---------- Available data

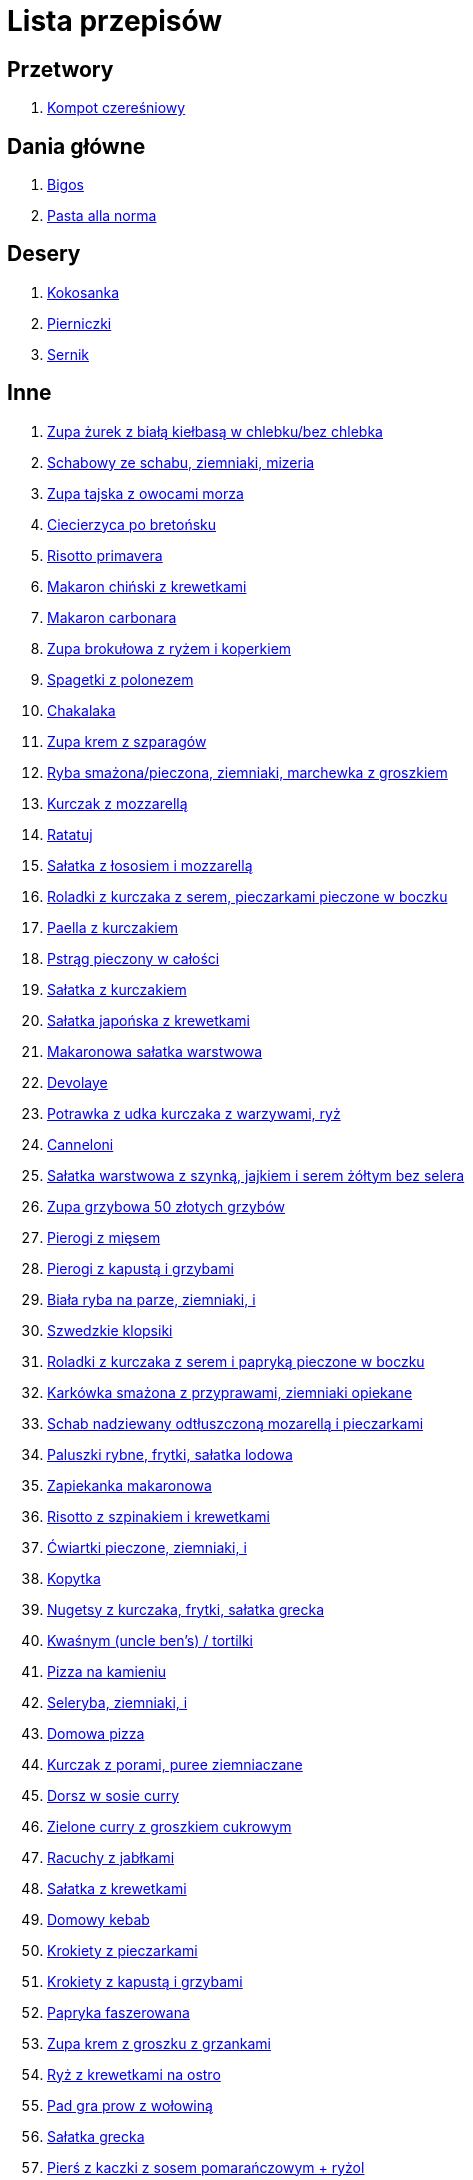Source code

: = Lista przepisów

== Przetwory

1. link:Przepisy/Przetwory/Kompot_czeresniowy.html[Kompot czereśniowy]

== Dania główne

1. link:Przepisy/Dania_glowne/Bigos.html[Bigos]
2. link:Przepisy/Dania_glowne/Pasta_alla_norma.html[Pasta alla norma]

== Desery

1. link:Przepisy/Desery/Kokosanka.html[Kokosanka]
2. link:Przepisy/Desery/Pierniczki.html[Pierniczki]
3. link:Przepisy/Desery/Sernik.html[Sernik]

== Inne

1. link:Przepisy/zupa_żurek_z_białą_kiełbasą_w_chlebku_bez_chlebka.html[Zupa żurek z białą kiełbasą w chlebku/bez chlebka]
1. link:Przepisy/schabowy_ze_schabu_ziemniaki_mizeria.html[Schabowy ze schabu, ziemniaki, mizeria]
1. link:Przepisy/zupa_tajska_z_owocami_morza.html[Zupa tajska z owocami morza]
1. link:Przepisy/ciecierzyca_po_bretońsku.html[Ciecierzyca po bretońsku]
1. link:Przepisy/risotto_primavera.html[Risotto primavera]
1. link:Przepisy/makaron_chiński_z_krewetkami.html[Makaron chiński z krewetkami]
1. link:Przepisy/makaron_carbonara.html[Makaron carbonara]
1. link:Przepisy/zupa_brokułowa_z_ryżem_i_koperkiem.html[Zupa brokułowa z ryżem i koperkiem]
1. link:Przepisy/spagetki_z_polonezem.html[Spagetki z polonezem]
1. link:Przepisy/chakalaka.html[Chakalaka]
1. link:Przepisy/zupa_krem_z_szparagów.html[Zupa krem z szparagów]
1. link:Przepisy/ryba_smażona_pieczona_ziemniaki_marchewka_z_groszkiem.html[Ryba smażona/pieczona, ziemniaki, marchewka z groszkiem]
1. link:Przepisy/kurczak_z_mozzarellą.html[Kurczak z mozzarellą]
1. link:Przepisy/ratatuj.html[Ratatuj]
1. link:Przepisy/sałatka_z_łososiem_i_mozzarellą.html[Sałatka z łososiem i mozzarellą]
1. link:Przepisy/roladki_z_kurczaka_z_serem_pieczarkami_pieczone_w_boczku.html[Roladki z kurczaka z serem, pieczarkami pieczone w boczku]
1. link:Przepisy/paella_z_kurczakiem.html[Paella z kurczakiem]
1. link:Przepisy/pstrąg_pieczony_w_całości.html[Pstrąg pieczony w całości]
1. link:Przepisy/sałatka_z_kurczakiem.html[Sałatka z kurczakiem]
1. link:Przepisy/sałatka_japońska_z_krewetkami.html[Sałatka japońska z krewetkami]
1. link:Przepisy/makaronowa_sałatka_warstwowa.html[Makaronowa sałatka warstwowa]
1. link:Przepisy/devolaye.html[Devolaye]
1. link:Przepisy/potrawka_z_udka_kurczaka_z_warzywami_ryż.html[Potrawka z udka kurczaka z warzywami, ryż]
1. link:Przepisy/canneloni.html[Canneloni]
1. link:Przepisy/sałatka_warstwowa_z_szynką_jajkiem_i_serem_żółtym_bez_selera.html[Sałatka warstwowa z szynką, jajkiem i serem żółtym bez selera]
1. link:Przepisy/zupa_grzybowa_50_złotych_grzybów.html[Zupa grzybowa 50 złotych grzybów]
1. link:Przepisy/pierogi_z_mięsem.html[Pierogi z mięsem]
1. link:Przepisy/pierogi_z_kapustą_i_grzybami.html[Pierogi z kapustą i grzybami]
1. link:Przepisy/biała_ryba_na_parze_ziemniaki_i.html[Biała ryba na parze, ziemniaki, i]
1. link:Przepisy/szwedzkie_klopsiki.html[Szwedzkie klopsiki]
1. link:Przepisy/roladki_z_kurczaka_z_serem_i_papryką_pieczone_w_boczku.html[Roladki z kurczaka z serem i papryką pieczone w boczku]
1. link:Przepisy/karkówka_smażona_z_przyprawami_ziemniaki_opiekane.html[Karkówka smażona z przyprawami, ziemniaki opiekane]
1. link:Przepisy/schab_nadziewany_odtłuszczoną_mozarellą_i_pieczarkami.html[Schab nadziewany odtłuszczoną mozarellą i pieczarkami]
1. link:Przepisy/paluszki_rybne_frytki_sałatka_lodowa.html[Paluszki rybne, frytki, sałatka lodowa]
1. link:Przepisy/zapiekanka_makaronowa.html[Zapiekanka makaronowa]
1. link:Przepisy/risotto_z_szpinakiem_i_krewetkami.html[Risotto z szpinakiem i krewetkami]
1. link:Przepisy/ćwiartki_pieczone_ziemniaki_i.html[Ćwiartki pieczone, ziemniaki, i]
1. link:Przepisy/kopytka.html[Kopytka]
1. link:Przepisy/nugetsy_z_kurczaka_frytki_sałatka_grecka.html[Nugetsy z kurczaka, frytki, sałatka grecka]
1. link:Przepisy/kwaśnym_(uncle_ben's)___tortilki.html[Kwaśnym (uncle ben's) / tortilki]
1. link:Przepisy/pizza_na_kamieniu.html[Pizza na kamieniu]
1. link:Przepisy/seleryba_ziemniaki_i.html[Seleryba, ziemniaki, i]
1. link:Przepisy/domowa_pizza.html[Domowa pizza]
1. link:Przepisy/kurczak_z_porami_puree_ziemniaczane.html[Kurczak z porami, puree ziemniaczane]
1. link:Przepisy/dorsz_w_sosie_curry.html[Dorsz w sosie curry]
1. link:Przepisy/zielone_curry_z_groszkiem_cukrowym.html[Zielone curry z groszkiem cukrowym]
1. link:Przepisy/racuchy_z_jabłkami.html[Racuchy z jabłkami]
1. link:Przepisy/sałatka_z_krewetkami.html[Sałatka z krewetkami]
1. link:Przepisy/domowy_kebab.html[Domowy kebab]
1. link:Przepisy/krokiety_z_pieczarkami.html[Krokiety z pieczarkami]
1. link:Przepisy/krokiety_z_kapustą_i_grzybami.html[Krokiety z kapustą i grzybami]
1. link:Przepisy/papryka_faszerowana.html[Papryka faszerowana]
1. link:Przepisy/zupa_krem_z_groszku_z_grzankami.html[Zupa krem z groszku z grzankami]
1. link:Przepisy/ryż_z_krewetkami_na_ostro.html[Ryż z krewetkami na ostro]
1. link:Przepisy/pad_gra_prow_z_wołowiną.html[Pad gra prow z wołowiną]
1. link:Przepisy/sałatka_grecka.html[Sałatka grecka]
1. link:Przepisy/pierś_z_kaczki_z_sosem_pomarańczowym_+_ryżol.html[Pierś z kaczki z sosem pomarańczowym + ryżol]
1. link:Przepisy/quinotto_z_czerwoną_fasolą_i_papryką.html[Quinotto z czerwoną fasolą i papryką]
1. link:Przepisy/kaczka_z_jabłkami_żurawiną_i_rozmarynem.html[Kaczka z jabłkami, żurawiną i rozmarynem]
1. link:Przepisy/kaszotto_z_kurkami.html[Kaszotto z kurkami]
1. link:Przepisy/serowym_ryż.html[Serowym, ryż]
1. link:Przepisy/kukurydziane_placuszki_z_ryb_i_krewetek.html[Kukurydziane placuszki z ryb i krewetek]
1. link:Przepisy/stek_z_sosem_béarnaise_i_szparagami.html[Stek z sosem béarnaise i szparagami]
1. link:Przepisy/quesadilla.html[Quesadilla]
1. link:Przepisy/zupa_fasolkowa.html[Zupa fasolkowa]
1. link:Przepisy/naleśniki_z_kurczakiem.html[Naleśniki z kurczakiem]
1. link:Przepisy/makaron_z_pesto.html[Makaron z pesto]
1. link:Przepisy/pierogi_gyoza.html[Pierogi gyoza]
1. link:Przepisy/pulpety_w_sosie_koperkowym_ziemniaki_i.html[Pulpety w sosie koperkowym, ziemniaki, i]
1. link:Przepisy/falafel_humus_i_świeże_warzywa_(marchewki_sałata).html[Falafel, humus i świeże warzywa (marchewki, sałata)]
1. link:Przepisy/mielone_kalafiorowe_ziemniaki_buraczki.html[Mielone kalafiorowe, ziemniaki, buraczki]
1. link:Przepisy/dorsz_pod_śródziemnomorską_kruszonką.html[Dorsz pod śródziemnomorską kruszonką]
1. link:Przepisy/zupa_serkowa_z_klopsami.html[Zupa serkowa z klopsami]
1. link:Przepisy/gołąbki_bez_zawijania.html[Gołąbki bez zawijania]
1. link:Przepisy/pałki_z_kurczaka_pieczone_w_piekarniku_ziemniaki_i.html[Pałki z kurczaka pieczone w piekarniku, ziemniaki, i]
1. link:Przepisy/wołowina_po_burgundzku.html[Wołowina po burgundzku]
1. link:Przepisy/pierś_z_kaczki_z_ziemniakami.html[Pierś z kaczki z ziemniakami]
1. link:Przepisy/domowy_kebab_2.html[Domowy kebab 2]
1. link:Przepisy/zupa_warzywna.html[Zupa warzywna]
1. link:Przepisy/łatwe_kimchi.html[Łatwe kimchi]
1. link:Przepisy/dorada_pieczona_ryż_surówka.html[Dorada pieczona, ryż, surówka]
1. link:Przepisy/placek_po_węgiersku.html[Placek po węgiersku]
1. link:Przepisy/zupa_krem_z_marchewki_z_grzankami.html[Zupa krem z marchewki z grzankami]
1. link:Przepisy/tortille.html[Tortille]
1. link:Przepisy/zupa_fasolowa.html[Zupa fasolowa]
1. link:Przepisy/butter_chicken.html[Butter chicken]
1. link:Przepisy/zupa_pomidorowa.html[Zupa pomidorowa]
1. link:Przepisy/wątróbka_ziemniaki_sałatka_z_kapusty_marchewki_i_jabłka.html[Wątróbka, ziemniaki, sałatka z kapusty, marchewki i jabłka]
1. link:Przepisy/pieczone_udko_gęsi___kaczki_ziemniaki.html[Pieczone udko gęsi / kaczki, ziemniaki]
1. link:Przepisy/zupa_klopsowa.html[Zupa klopsowa]
1. link:Przepisy/zupa_tajska.html[Zupa tajska]
1. link:Przepisy/warzywka_z_piekarnika.html[Warzywka z piekarnika]
1. link:Przepisy/ziemniaki_faszerowane.html[Ziemniaki faszerowane]
1. link:Przepisy/kurczak_hoisin_ryż_i_brokuł.html[Kurczak hoisin, ryż i brokuł]
1. link:Przepisy/tortilki_ser_bekon_ala_kfc.html[Tortilki ser bekon ala kfc]
1. link:Przepisy/sałatka_z_sałatą_lodową_suszonymi_pomidorami_i_fetą.html[Sałatka z sałatą lodową, suszonymi pomidorami i fetą]
1. link:Przepisy/makaron_z_brokułami.html[Makaron z brokułami]
1. link:Przepisy/zrazy_kasza_buraczki.html[Zrazy, kasza, buraczki]
1. link:Przepisy/hiszpańska_zupa_z_ciecierzycy.html[Hiszpańska zupa z ciecierzycy]
1. link:Przepisy/zapiekanka_ziemniaczana.html[Zapiekanka ziemniaczana]
1. link:Przepisy/sałatka_z_suszonymi_pomidorami_serem_pleśniowym_i_pestkami_dyni.html[Sałatka z suszonymi pomidorami, serem pleśniowym i pestkami dyni]
1. link:Przepisy/dal_z_soczewicy_z_sri_lanki.html[Dal z soczewicy z sri lanki]
1. link:Przepisy/szaszłyki_z_kurczakiem_ryż.html[Szaszłyki z kurczakiem, ryż]
1. link:Przepisy/cukinie_z_chilli_con_carne_bułki.html[Cukinie z chilli con carne, bułki]
1. link:Przepisy/zapiekanka_makaronowa.html[Zapiekanka makaronowa]
1. link:Przepisy/noodle_z_krewetkami_po_koreańsku.html[Noodle z krewetkami po koreańsku]
1. link:Przepisy/sałatka_cezarm.html[Sałatka cezarm]
1. link:Przepisy/pęczotto_z_burakami_i_kozim_serem.html[Pęczotto z burakami i kozim serem]
1. link:Przepisy/burgerki.html[Burgerki]
1. link:Przepisy/noodle_z_mielonym_mięsem_drobiowym.html[Noodle z mielonym mięsem drobiowym]
1. link:Przepisy/kaszotto_z_indykiem_fasolka_i_cukinią.html[Kaszotto z indykiem, fasolka i cukinią]
1. link:Przepisy/ryba_z_porami_ziemniaczki_i.html[Ryba z porami, ziemniaczki, i]
1. link:Przepisy/zuppa_di_pesce.html[Zuppa di pesce]
1. link:Przepisy/placki_z_cukinii_z_sosem_pieczarkowym_lub_tzatiki.html[Placki z cukinii z sosem pieczarkowym lub tzatiki]
1. link:Przepisy/zupa_kurkowa_z_makaronem.html[Zupa kurkowa z makaronem]
1. link:Przepisy/schabowy_własnym_w_sosie_z_cebulą_ziemniaki_i.html[Schabowy własnym w sosie z cebulą, ziemniaki, i]
1. link:Przepisy/makaron_aglio_olio_z_pomidorkami.html[Makaron aglio olio z pomidorkami]
1. link:Przepisy/quesadilla_z_chili_con_carne.html[Quesadilla z chili con carne]
1. link:Przepisy/zupa_z_cukinii.html[Zupa z cukinii]
1. link:Przepisy/gulasz_wołowy_ziemniaki_i.html[Gulasz wołowy, ziemniaki, i]
1. link:Przepisy/sajgonki.html[Sajgonki]
1. link:Przepisy/makaron_ze_szpinakiem.html[Makaron ze szpinakiem]
1. link:Przepisy/zapiekanka_łukaszkowa.html[Zapiekanka łukaszkowa]
1. link:Przepisy/klopsiki_z_pieczarkami_w_sosie_pomidorowym_ziemniaki_i.html[Klopsiki z pieczarkami w sosie pomidorowym, ziemniaki, i]
1. link:Przepisy/pesto_alla_trapanese.html[Pesto alla trapanese]
1. link:Przepisy/ragu_alla_bolonese.html[Ragu alla bolonese]
1. link:Przepisy/curry_z_kalafiora.html[Curry z kalafiora]
1. link:Przepisy/cukinia_faszerowana.html[Cukinia faszerowana]
1. link:Przepisy/ryż_z_warzywami_chińskimi_i_kurczakiem.html[Ryż z warzywami chińskimi i kurczakiem]
1. link:Przepisy/zupa_kalafiorowa.html[Zupa kalafiorowa]
1. link:Przepisy/gołąbki.html[Gołąbki]
1. link:Przepisy/fasolka_po_bretońsku_bułki.html[Fasolka po bretońsku, bułki]
1. link:Przepisy/łosoś_z_sosem_koperkowym.html[Łosoś z sosem koperkowym]
1. link:Przepisy/sztuka_mięsa_łe_tabbouleh_sałatka_z_bulgurem.html[Sztuka mięsa łe, tabbouleh, sałatka z bulgurem]
1. link:Przepisy/ramen_shoyu.html[Ramen shoyu]
1. link:Przepisy/zupa_rosół.html[Zupa rosół]
1. link:Przepisy/łukaszkowy_ramen.html[Łukaszkowy ramen]
1. link:Przepisy/wieprzowina_po_chińsku_z_mango.html[Wieprzowina po chińsku z mango]
1. link:Przepisy/quesadillka_2.html[Quesadillka 2]
1. link:Przepisy/quesadilka_3.html[Quesadilka 3]
1. link:Przepisy/quesadillka_4.html[Quesadillka 4]
1. link:Przepisy/leczo_wegetariańskie.html[Leczo wegetariańskie]
1. link:Przepisy/zupa_buraczkowa.html[Zupa buraczkowa]
1. link:Przepisy/chili_con_carne_z_nachosami.html[Chili con carne z nachosami]
1. link:Przepisy/makaron_z_krewetkami.html[Makaron z krewetkami]
1. link:Przepisy/wegeburgerki.html[Wegeburgerki]
1. link:Przepisy/bigos_z_kapustą_zwykłą_i_kiszoną.html[Bigos z kapustą zwykłą i kiszoną]
1. link:Przepisy/makaron_z_pieczonymi_pomidorami.html[Makaron z pieczonymi pomidorami]
1. link:Przepisy/sałatka_gyros.html[Sałatka gyros]
1. link:Przepisy/zupa_grzybowa_2.html[Zupa grzybowa 2]
1. link:Przepisy/skrzydełka_w_miodzie_pieczone_w_piekarniku_frytki_ogórki_kiszone.html[Skrzydełka w miodzie pieczone w piekarniku, frytki, ogórki kiszone]
1. link:Przepisy/hotdogi_z_warzywkami.html[Hotdogi z warzywkami]
1. link:Przepisy/wegański_tatar.html[Wegański tatar]
1. link:Przepisy/makaron_zapiekany_z_boczkiem_i_cukinią.html[Makaron zapiekany z boczkiem i cukinią]
1. link:Przepisy/kaszotto_z_grzybami_leśnymi.html[Kaszotto z grzybami leśnymi]
1. link:Przepisy/krewetki_po_luizjańsku.html[Krewetki po luizjańsku]
1. link:Przepisy/zupa_grochowa_2.html[Zupa grochowa 2]
1. link:Przepisy/sałatka_z_mango_i_avocado.html[Sałatka z mango i avocado]
1. link:Przepisy/sałatka_z_rukoli_granat_pomarańcza.html[Sałatka z rukoli, granat pomarańcza]
1. link:Przepisy/tatar_ze_śledzia.html[Tatar ze śledzia]
1. link:Przepisy/żeberka_w_miodzie.html[Żeberka w miodzie]
1. link:Przepisy/sałatka_z_kurczakiem.html[Sałatka z kurczakiem]
1. link:Przepisy/penne_alla_norma.html[Penne alla norma]
1. link:Przepisy/łosoś_z_piekarnika_puree_z_selera.html[Łosoś z piekarnika, puree z selera]
1. link:Przepisy/zupa_krupnik.html[Zupa krupnik]
1. link:Przepisy/bucatini_alla_amatriciana.html[Bucatini alla amatriciana]
1. link:Przepisy/klopsy_ziemniaki_mizeria_lub_inne_i.html[Klopsy, ziemniaki, mizeria lub inne i]
1. link:Przepisy/pierogi_leniwe.html[Pierogi leniwe]
1. link:Przepisy/sos_waniliowy.html[Sos waniliowy]
1. link:Przepisy/pieczony_kalafior_z_ciecierzycą.html[Pieczony kalafior z ciecierzycą]
1. link:Przepisy/zupa_grochówka.html[Zupa grochówka]
1. link:Przepisy/paella.html[Paella]
1. link:Przepisy/leczo.html[Leczo]
1. link:Przepisy/dziwne_łukaszkowe_danie.html[Dziwne łukaszkowe danie]
1. link:Przepisy/zupa_ogórkowa.html[Zupa ogórkowa]
1. link:Przepisy/lasagne_bolognese.html[Lasagne bolognese]
1. link:Przepisy/schabowy_z_kurczaka_ziemniaki_surówka_wiosenna_mizeria.html[Schabowy z kurczaka, ziemniaki, surówka wiosenna/mizeria]
1. link:Przepisy/zupa_barszcz_z_uszkami.html[Zupa barszcz z uszkami]
1. link:Przepisy/szare_kluski_ze_skwarkami_i_bigos_ze_słoika.html[Szare kluski ze skwarkami i bigos ze słoika]
1. link:Przepisy/sztuka_mięsa_z_piekarnika_w_garnku_łee_kasza_jęczmienna_i.html[Sztuka mięsa z piekarnika/w garnku łee, kasza jęczmienna, i]
1. link:Przepisy/buraki_po_burgundzku.html[Buraki po burgundzku]
1. link:Przepisy/buritto_z_chili_con_carne.html[Buritto z chili con carne]
1. link:Przepisy/francuska_zupa_cebulowa.html[Francuska zupa cebulowa]
1. link:Przepisy/gulasz_z_szynki_ziemniaki_fasolka_z_bułką_tartą.html[Gulasz z szynki, ziemniaki, fasolka z bułką tartą]
1. link:Przepisy/sałata_z_kurczakiem.html[Sałata z kurczakiem]
1. link:Przepisy/zapiekanki.html[Zapiekanki]
1. link:Przepisy/zupa_pieczarkowa.html[Zupa pieczarkowa]
1. link:Przepisy/spaghetti_napoli.html[Spaghetti napoli]
1. link:Przepisy/wieprzowina_po_chińsku.html[Wieprzowina po chińsku]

--------------------

__Required action__
Read the listing. Copy each line that has the word "warstwowa" in it.

__Written solution__
1. link:Przepisy/makaronowa_sałatka_warstwowa.html[Makaronowa sałatka warstwowa]
1. link:Przepisy/sałatka_warstwowa_z_szynką_jajkiem_i_serem_żółtym_bez_selera.html[Sałatka warstwowa z szynką, jajkiem i serem żółtym bez selera]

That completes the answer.